Problem details: For the listing below, output exactly the lines from the line with "class_enrollments (matrículas)" up to and including the line with "attendance (presença)", and no other lines.
- Opening Delimiter -
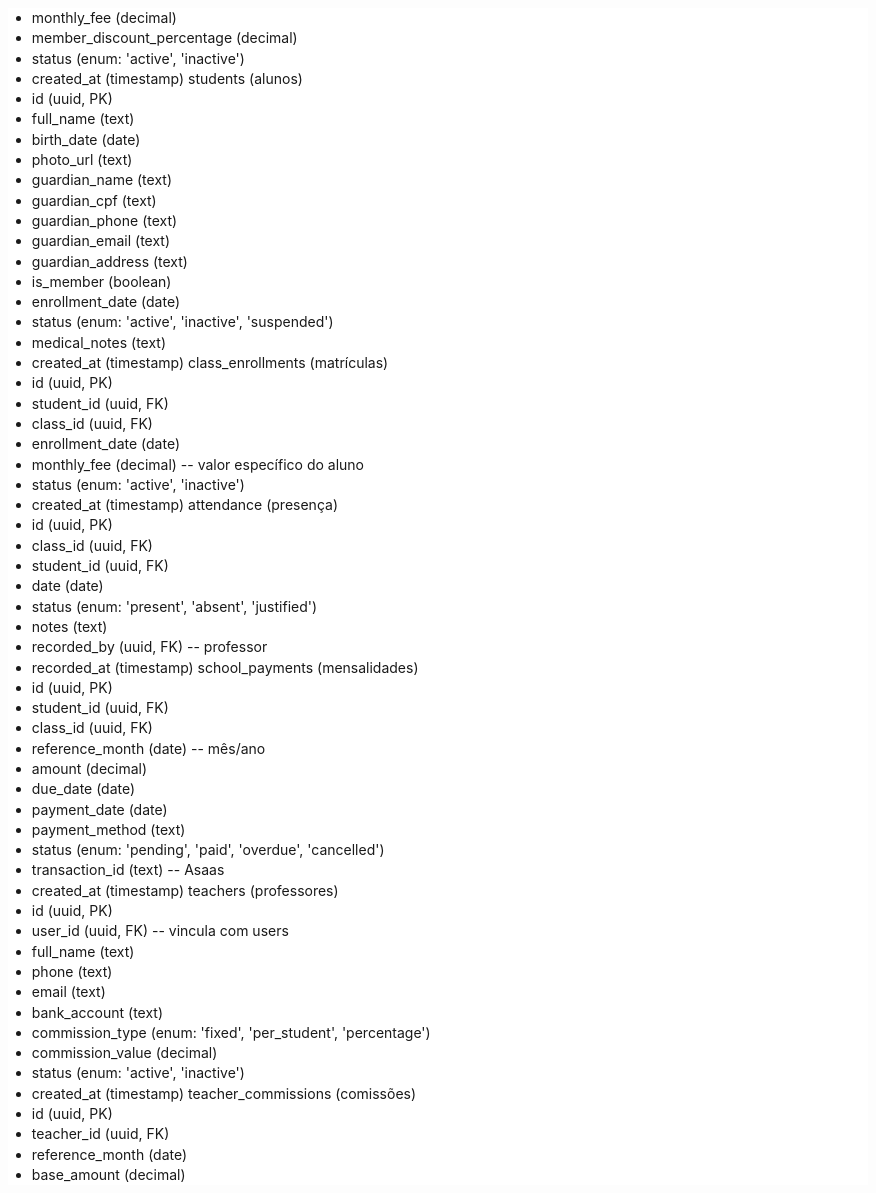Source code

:- monthly_fee (decimal)
- member_discount_percentage (decimal)
- status (enum: 'active', 'inactive')
- created_at (timestamp)
students (alunos)
- id (uuid, PK)
- full_name (text)
- birth_date (date)
- photo_url (text)
- guardian_name (text)
- guardian_cpf (text)
- guardian_phone (text)
- guardian_email (text)
- guardian_address (text)
- is_member (boolean)
- enrollment_date (date)
- status (enum: 'active', 'inactive', 'suspended')
- medical_notes (text)
- created_at (timestamp)
class_enrollments (matrículas)
- id (uuid, PK)
- student_id (uuid, FK)
- class_id (uuid, FK)
- enrollment_date (date)
- monthly_fee (decimal) -- valor específico do aluno
- status (enum: 'active', 'inactive')
- created_at (timestamp)
attendance (presença)
- id (uuid, PK)
- class_id (uuid, FK)
- student_id (uuid, FK)
- date (date)
- status (enum: 'present', 'absent', 'justified')
- notes (text)
- recorded_by (uuid, FK) -- professor
- recorded_at (timestamp)
school_payments (mensalidades)
- id (uuid, PK)
- student_id (uuid, FK)
- class_id (uuid, FK)
- reference_month (date) -- mês/ano
- amount (decimal)
- due_date (date)
- payment_date (date)
- payment_method (text)
- status (enum: 'pending', 'paid', 'overdue', 'cancelled')
- transaction_id (text) -- Asaas
- created_at (timestamp)
teachers (professores)
- id (uuid, PK)
- user_id (uuid, FK) -- vincula com users
- full_name (text)
- phone (text)
- email (text)
- bank_account (text)
- commission_type (enum: 'fixed', 'per_student', 'percentage')
- commission_value (decimal)
- status (enum: 'active', 'inactive')
- created_at (timestamp)
teacher_commissions (comissões)
- id (uuid, PK)
- teacher_id (uuid, FK)
- reference_month (date)
- base_amount (decimal)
- Closing Delimiter -
Final answer:
class_enrollments (matrículas)
- id (uuid, PK)
- student_id (uuid, FK)
- class_id (uuid, FK)
- enrollment_date (date)
- monthly_fee (decimal) -- valor específico do aluno
- status (enum: 'active', 'inactive')
- created_at (timestamp)
attendance (presença)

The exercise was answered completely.